[REQUIRED ACTION A] In the entries, copy out word for word the lines starting with the line that contains "Who is more forward, (307, 348) or (83, 52)?" and going on through the line that contains "Between black matte", both of those lines included.

[EXCERPT]
[PATCH] D30691: [analyzer] Support for naive cross translational unit analysis

George Karpenkov via Phabricator via cfe-commits Tue, 28 Nov 2017 06:06:05 -0800

george.karpenkov requested changes to this revision.
george.karpenkov added inline comments.
This revision now requires changes to proceed.



================
Comment at: tools/scan-build-py/libscanbuild/analyze.py:44
 
+CTU_FUNCTION_MAP_FILENAME = 'externalFnMap.txt'
+CTU_TEMP_FNMAP_FOLDER = 'tmpExternalFnMaps'
----------------
What would happen when multiple analyzer runs are launched concurrently in the 
same directory? Would they race on this file?


================
Comment at: tools/scan-build-py/libscanbuild/analyze.py:64
             if need_analyzer(args.build):
-                run_analyzer_parallel(args)

[INPUT DATA]
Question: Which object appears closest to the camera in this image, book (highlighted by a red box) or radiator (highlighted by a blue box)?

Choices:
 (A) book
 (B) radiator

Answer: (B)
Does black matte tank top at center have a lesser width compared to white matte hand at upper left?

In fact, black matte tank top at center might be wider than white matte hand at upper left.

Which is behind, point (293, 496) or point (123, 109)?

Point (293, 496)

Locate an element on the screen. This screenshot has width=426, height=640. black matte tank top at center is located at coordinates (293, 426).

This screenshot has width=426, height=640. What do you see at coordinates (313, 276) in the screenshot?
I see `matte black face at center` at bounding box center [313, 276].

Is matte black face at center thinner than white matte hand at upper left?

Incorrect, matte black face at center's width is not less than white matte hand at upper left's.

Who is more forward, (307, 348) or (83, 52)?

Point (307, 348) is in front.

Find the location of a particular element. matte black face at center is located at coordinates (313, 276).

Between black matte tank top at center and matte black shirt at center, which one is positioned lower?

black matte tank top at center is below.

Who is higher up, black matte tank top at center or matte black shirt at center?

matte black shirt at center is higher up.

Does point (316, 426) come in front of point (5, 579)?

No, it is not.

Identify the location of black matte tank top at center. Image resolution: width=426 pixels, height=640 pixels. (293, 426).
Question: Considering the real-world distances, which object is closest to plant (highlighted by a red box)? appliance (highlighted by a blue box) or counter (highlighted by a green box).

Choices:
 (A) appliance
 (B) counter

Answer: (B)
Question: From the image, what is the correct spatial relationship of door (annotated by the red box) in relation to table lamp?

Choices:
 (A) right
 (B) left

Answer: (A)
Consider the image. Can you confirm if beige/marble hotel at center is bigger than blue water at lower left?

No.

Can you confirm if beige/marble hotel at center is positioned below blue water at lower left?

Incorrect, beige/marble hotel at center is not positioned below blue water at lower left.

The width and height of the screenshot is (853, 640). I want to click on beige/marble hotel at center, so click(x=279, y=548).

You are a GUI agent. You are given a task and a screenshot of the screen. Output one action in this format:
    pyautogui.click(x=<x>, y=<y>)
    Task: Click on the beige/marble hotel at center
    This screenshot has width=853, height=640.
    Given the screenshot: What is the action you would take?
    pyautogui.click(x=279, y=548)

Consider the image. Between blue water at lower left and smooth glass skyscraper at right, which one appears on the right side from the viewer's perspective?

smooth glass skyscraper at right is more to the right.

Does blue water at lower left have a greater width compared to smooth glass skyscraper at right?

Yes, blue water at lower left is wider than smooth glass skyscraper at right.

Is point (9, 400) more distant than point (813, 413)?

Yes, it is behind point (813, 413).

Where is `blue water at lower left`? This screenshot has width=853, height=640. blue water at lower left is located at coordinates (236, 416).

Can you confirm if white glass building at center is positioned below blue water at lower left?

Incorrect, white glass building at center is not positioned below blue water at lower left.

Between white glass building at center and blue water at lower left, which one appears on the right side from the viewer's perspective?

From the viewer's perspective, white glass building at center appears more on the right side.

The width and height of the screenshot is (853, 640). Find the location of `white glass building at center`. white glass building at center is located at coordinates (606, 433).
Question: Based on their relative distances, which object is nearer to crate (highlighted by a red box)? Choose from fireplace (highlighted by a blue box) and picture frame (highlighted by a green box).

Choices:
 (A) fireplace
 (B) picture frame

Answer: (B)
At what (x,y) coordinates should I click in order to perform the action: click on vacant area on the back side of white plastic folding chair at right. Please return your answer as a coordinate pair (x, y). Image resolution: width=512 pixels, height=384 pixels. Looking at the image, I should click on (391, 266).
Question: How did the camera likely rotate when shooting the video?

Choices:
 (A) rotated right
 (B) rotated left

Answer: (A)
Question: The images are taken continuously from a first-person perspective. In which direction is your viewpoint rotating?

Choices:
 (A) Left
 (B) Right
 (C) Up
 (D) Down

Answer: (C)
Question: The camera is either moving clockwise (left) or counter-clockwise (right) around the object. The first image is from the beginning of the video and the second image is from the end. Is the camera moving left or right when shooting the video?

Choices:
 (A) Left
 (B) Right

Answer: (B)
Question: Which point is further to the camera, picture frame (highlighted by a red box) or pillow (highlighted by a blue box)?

[REQUIRED ACTION B] Translate this sentence from the code review message into Spanish: "What would happen when multiple analyzer runs are launched concurrently in the same directory?"

[RESPONSE A]
Who is more forward, (307, 348) or (83, 52)?

Point (307, 348) is in front.

Find the location of a particular element. matte black face at center is located at coordinates (313, 276).

Between black matte tank top at center and matte black shirt at center, which one is positioned lower?

[RESPONSE B] ¿Qué pasaría si se lanzaran varias ejecuciones del analizador de forma simultánea en el mismo directorio?